By: Intelligence – heritable, yes; polygenic, maybe « Entitled to an Opinion

Sat, 13 Aug 2011 01:52:11 +0000

[...] to it) distributed trait like height. When I first mention it to Kevin Mitchell at GNXP classic he dissented, saying they failed to establish the polygenic nature of the trait. He has yet to make a post of [...]

By: TGGP

TGGP — Thu, 11 Aug 2011 14:10:27 +0000

I'm really not competent to evaluate it, but I thought this was showing similar results as the earlier height study (hat-tip to Jason Malloy).

By: kjmtchl

kjmtchl — Wed, 10 Aug 2011 13:36:43 +0000

Ha! Well, I saw that paper (http://www.ncbi.nlm.nih.gov/pubmed/21826061) and have read it and am trying to make sense of it. Seems like they have conclusively proved that intelligence is heritable. And nothing more. Of course we knew that already. I do not think their other conclusion – that it is massively polygenic – is supported by their analyses, but I’ve spent a good part of the last couple days trying to figure out exactly what they did and see if I am mistaken. What did you think of it?

By: TGGP

TGGP — Wed, 10 Aug 2011 13:20:28 +0000

What is the world coming to when Half Sigma is earlier to reporting on a gene/IQ story than GNXP.

By: Henry Harpending

Henry Harpending — Tue, 09 Aug 2011 12:56:09 +0000

Sorry to be obscure, I just mean under neutrality. Standard coalescent theory predicts that the number of loci with i copies of a mutant will be proportional to 1/i. So the number of loci with 1, 2, and 3 copies of a mutant should be in the ratio of 1 to 1/2 to 1/3, etc.

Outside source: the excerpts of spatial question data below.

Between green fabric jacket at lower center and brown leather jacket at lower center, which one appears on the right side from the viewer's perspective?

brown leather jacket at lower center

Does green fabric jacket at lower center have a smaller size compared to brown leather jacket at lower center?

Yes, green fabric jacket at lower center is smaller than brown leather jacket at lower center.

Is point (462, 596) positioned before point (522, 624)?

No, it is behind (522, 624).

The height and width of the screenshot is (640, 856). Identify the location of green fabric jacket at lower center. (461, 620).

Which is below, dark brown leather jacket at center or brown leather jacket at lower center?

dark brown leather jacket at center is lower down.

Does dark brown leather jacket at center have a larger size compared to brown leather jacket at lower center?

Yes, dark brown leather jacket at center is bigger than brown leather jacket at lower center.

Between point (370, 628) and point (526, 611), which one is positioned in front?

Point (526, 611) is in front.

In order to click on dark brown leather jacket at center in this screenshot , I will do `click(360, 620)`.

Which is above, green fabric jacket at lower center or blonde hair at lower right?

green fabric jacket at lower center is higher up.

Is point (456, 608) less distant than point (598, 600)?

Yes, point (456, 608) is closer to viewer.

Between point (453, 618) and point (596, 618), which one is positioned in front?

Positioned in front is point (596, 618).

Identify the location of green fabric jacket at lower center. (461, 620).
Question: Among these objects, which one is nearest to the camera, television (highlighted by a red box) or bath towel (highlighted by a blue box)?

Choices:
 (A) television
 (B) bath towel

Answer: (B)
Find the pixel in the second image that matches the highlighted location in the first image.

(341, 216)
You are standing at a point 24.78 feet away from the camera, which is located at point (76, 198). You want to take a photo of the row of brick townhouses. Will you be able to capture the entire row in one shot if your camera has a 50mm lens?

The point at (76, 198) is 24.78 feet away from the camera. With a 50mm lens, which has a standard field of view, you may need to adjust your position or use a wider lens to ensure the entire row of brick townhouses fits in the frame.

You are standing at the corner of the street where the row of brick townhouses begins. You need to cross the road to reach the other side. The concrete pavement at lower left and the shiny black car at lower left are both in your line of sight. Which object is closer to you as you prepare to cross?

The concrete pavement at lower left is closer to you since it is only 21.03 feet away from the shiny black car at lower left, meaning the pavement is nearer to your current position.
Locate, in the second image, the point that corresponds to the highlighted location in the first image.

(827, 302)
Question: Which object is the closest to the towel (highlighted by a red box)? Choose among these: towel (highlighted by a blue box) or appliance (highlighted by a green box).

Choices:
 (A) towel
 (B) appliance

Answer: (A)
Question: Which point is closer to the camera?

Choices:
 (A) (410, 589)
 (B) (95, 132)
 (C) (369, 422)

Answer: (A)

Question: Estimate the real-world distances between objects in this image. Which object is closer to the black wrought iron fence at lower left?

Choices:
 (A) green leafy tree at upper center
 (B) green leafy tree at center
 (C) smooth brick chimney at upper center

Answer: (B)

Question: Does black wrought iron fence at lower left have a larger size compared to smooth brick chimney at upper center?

I don’t know where I dug out that 1/2 in my note above: senescence perhaps.

Henry

By: kjmtchl

kjmtchl — Tue, 09 Aug 2011 08:04:45 +0000

Henry, I am not sure what your mean by a very large “neutral” population – could you explain please? (And yes, it’s no surprise that rare variants are population-specific and also more responsible for disease, although there is still quite some resistance to the idea among many medical geneticists who have been pursuing genome-wide association studies).

By: Henry Harpending

Henry Harpending — Mon, 08 Aug 2011 19:08:46 +0000

Nice writeup but perhaps no surprise. In a textbook very large neutral population of constant size half the mutants should be singletons, right?

Henry Harpending

By: expeedee

expeedee — Sat, 06 Aug 2011 18:39:31 +0000

Thanks you so much for a fascinating article, which is well written and clear. Please keep us up to date on this interesting research.

By: kjmtchl

kjmtchl — Fri, 05 Aug 2011 07:37:29 +0000

Thanks Dave for your kind comments. You might be interested in an excellent commentary by David Goldstein in yesterday’s Nature, on the implications for prenatal screening.

http://www.nature.com/nature/journal/v476/n7358/full/476027a.html

Kevin.

By: dave chamberlin

dave chamberlin — Thu, 04 Aug 2011 21:21:55 +0000

My compliments to the writer of this piece, you have done a fine job of explaining genome diversity and I now understand it in a new light. Excellent science writing and I encourage you to expand this brief piece as more becomes known.